Prof. Shenhar is the author and co-author of 55 peer-reviewed publications and 6 patents, serves on the board of the Israeli Polymers and Plastic Society since 2014, and was a member of the Editorial Advisory Board of the journal Polymer (Elsevier) between 2013-2018. Among other functions, Prof. Shenhar serves as the academic head of computerized teaching at the Hebrew University.

Abstract

Organizing metal and semiconductor nanoparticles into ordered arrays with nanoscale structure represents a major challenge in nanotechnology, and bears the potential to advance applications such as sensing and photovoltaics beyond their current performance limits.

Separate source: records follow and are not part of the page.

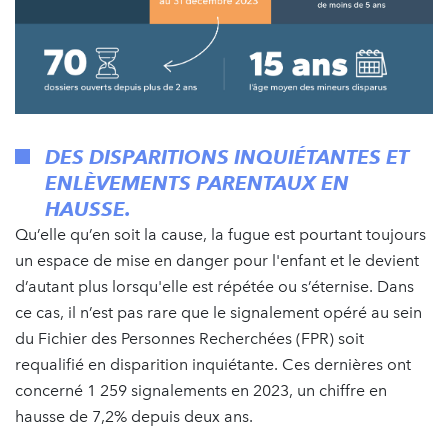
DES DISPARITIONS INQUIÉTANTES ET
ENLÈVEMENTS PARENTAUX EN
HAUSSE.
Qu’elle qu’en soit la cause, la fugue est pourtant toujours
un espace de mise en danger pour l'enfant et le devient
d’autant plus lorsqu'elle est répétée ou s’éternise. Dans
ce cas, il n’est pas rare que le signalement opéré au sein
du Fichier des Personnes Recherchées (FPR) soit
requalifié en disparition inquiétante. Ces dernières ont
concerné 1 259 signalements en 2023, un chiffre en
hausse de 7,2% depuis deux ans.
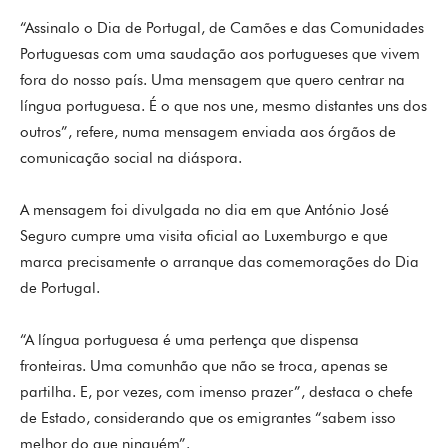
“Assinalo o Dia de Portugal, de Camões e das Comunidades
Portuguesas com uma saudação aos portugueses que vivem
fora do nosso país. Uma mensagem que quero centrar na
língua portuguesa. É o que nos une, mesmo distantes uns dos
outros”, refere, numa mensagem enviada aos órgãos de
comunicação social na diáspora.
A mensagem foi divulgada no dia em que António José
Seguro cumpre uma visita oficial ao Luxemburgo e que
marca precisamente o arranque das comemorações do Dia
de Portugal.
“A língua portuguesa é uma pertença que dispensa
fronteiras. Uma comunhão que não se troca, apenas se
partilha. E, por vezes, com imenso prazer”, destaca o chefe
de Estado, considerando que os emigrantes “sabem isso
melhor do que ninguém”.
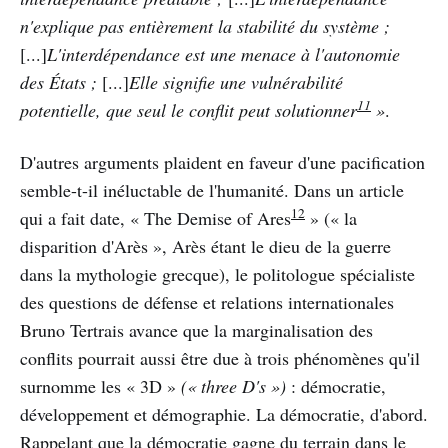
n'explique pas entièrement la stabilité du système ;
[...]
L'interdépendance est une menace à l'autonomie
des États ;
[...]
Elle signifie une vulnérabilité
11
potentielle, que seul le conflit peut solutionner
»
.
D'autres arguments plaident en faveur d'une pacification
semble-t-il inéluctable de l'humanité. Dans un article
12
qui a fait date, « The Demise of Ares
» (« la
disparition d'Arès », Arès étant le dieu de la guerre
dans la mythologie grecque), le politologue spécialiste
des questions de défense et relations internationales
Bruno Tertrais avance que la marginalisation des
conflits pourrait aussi être due à trois phénomènes qu'il
surnomme les « 3D »
(« three D's »)
: démocratie,
développement et démographie. La démocratie, d'abord.
Rappelant que la démocratie gagne du terrain dans le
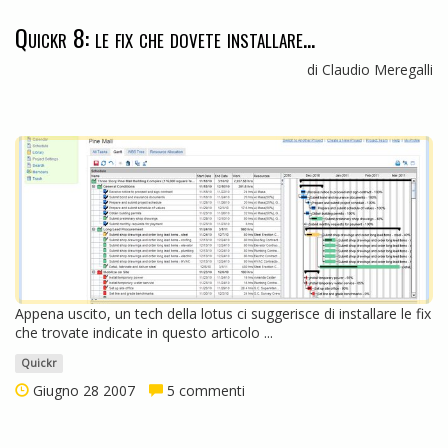
Quickr 8: le fix che dovete installare...
di Claudio Meregalli
Appena uscito, un tech della lotus ci suggerisce di installare le fix
che trovate indicate in questo articolo ...
Quickr
Giugno 28 2007
5 commenti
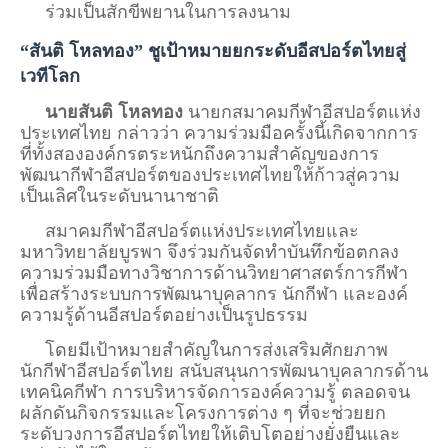
ร่วมเป็นสักขีพยานในการลงนาม
“สันติ โหลทอง” ชูเป้าหมายยกระดับอีสปอร์ตไทยสู่
เวทีโลก
นายสันติ โหลทอง
นายกสมาคมกีฬาอีสปอร์ตแห่ง
ประเทศไทย กล่าวว่า ความร่วมมือครั้งนี้เกิดจากการ
ที่ทั้งสององค์กรตระหนักถึงความสำคัญของการ
พัฒนากีฬาอีสปอร์ตของประเทศไทยให้ก้าวสู่ความ
เป็นเลิศในระดับนานาชาติ
สมาคมกีฬาอีสปอร์ตแห่งประเทศไทยและ
มหาวิทยาลัยบูรพา จึงร่วมกันจัดทำบันทึกข้อตกลง
ความร่วมมือทางวิชาการด้านวิทยาศาสตร์การกีฬา
เพื่อสร้างระบบการพัฒนาบุคลากร นักกีฬา และองค์
ความรู้ด้านอีสปอร์ตอย่างเป็นรูปธรรม
โดยมีเป้าหมายสำคัญในการส่งเสริมศักยภาพ
นักกีฬาอีสปอร์ตไทย สนับสนุนการพัฒนาบุคลากรด้าน
เทคนิคกีฬา การบริหารจัดการองค์ความรู้ ตลอดจน
ผลักดันกิจกรรมและโครงการต่าง ๆ ที่จะช่วยยก
ระดับวงการอีสปอร์ตไทยให้เติบโตอย่างยั่งยืนและ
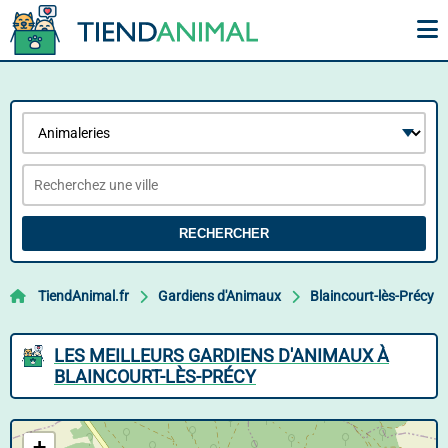
RECHERCHER
TiendAnimal.fr
Gardiens d'Animaux
Blaincourt-lès-Précy
LES MEILLEURS GARDIENS D'ANIMAUX À
BLAINCOURT-LÈS-PRÉCY
+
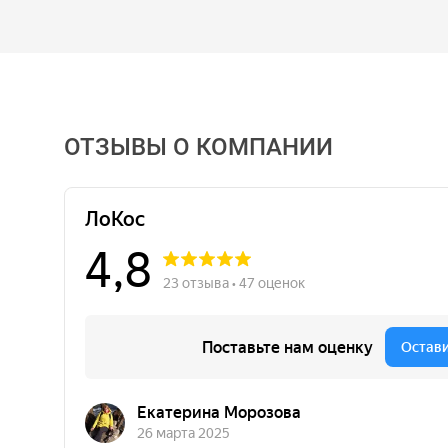
ОТЗЫВЫ О КОМПАНИИ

A highly modular approach for organizing nanoparticles into ordered structures involves the utilization of block copolymers. Block copolymers consist of different sequences of chemically distinct repeat units, and spontaneously form periodic nanoscale structures by microphase separation. Tailoring the chemistry of the nanoparticle’s protecting monolayer to be compatible with one block of the polymer enables harnessing the inherent structure of the block copolymer to order the nanoparticles. Nanocomposite films prepared by blending such nanoparticles with block copolymers feature periodic structures, in which nanoparticles reside in alternating domains.

The presentation will describe design principles and discuss the main factors that govern nanoparticle-block copolymer assembly in thin nanocomposite films. Questions that will be addressed are:

How can we control the internal nanoparticle structure inside a domain?

How the nanoparticle shape influences the overall morphology?

How can we use block copolymer architecture to further enhance nanoparticle ordering?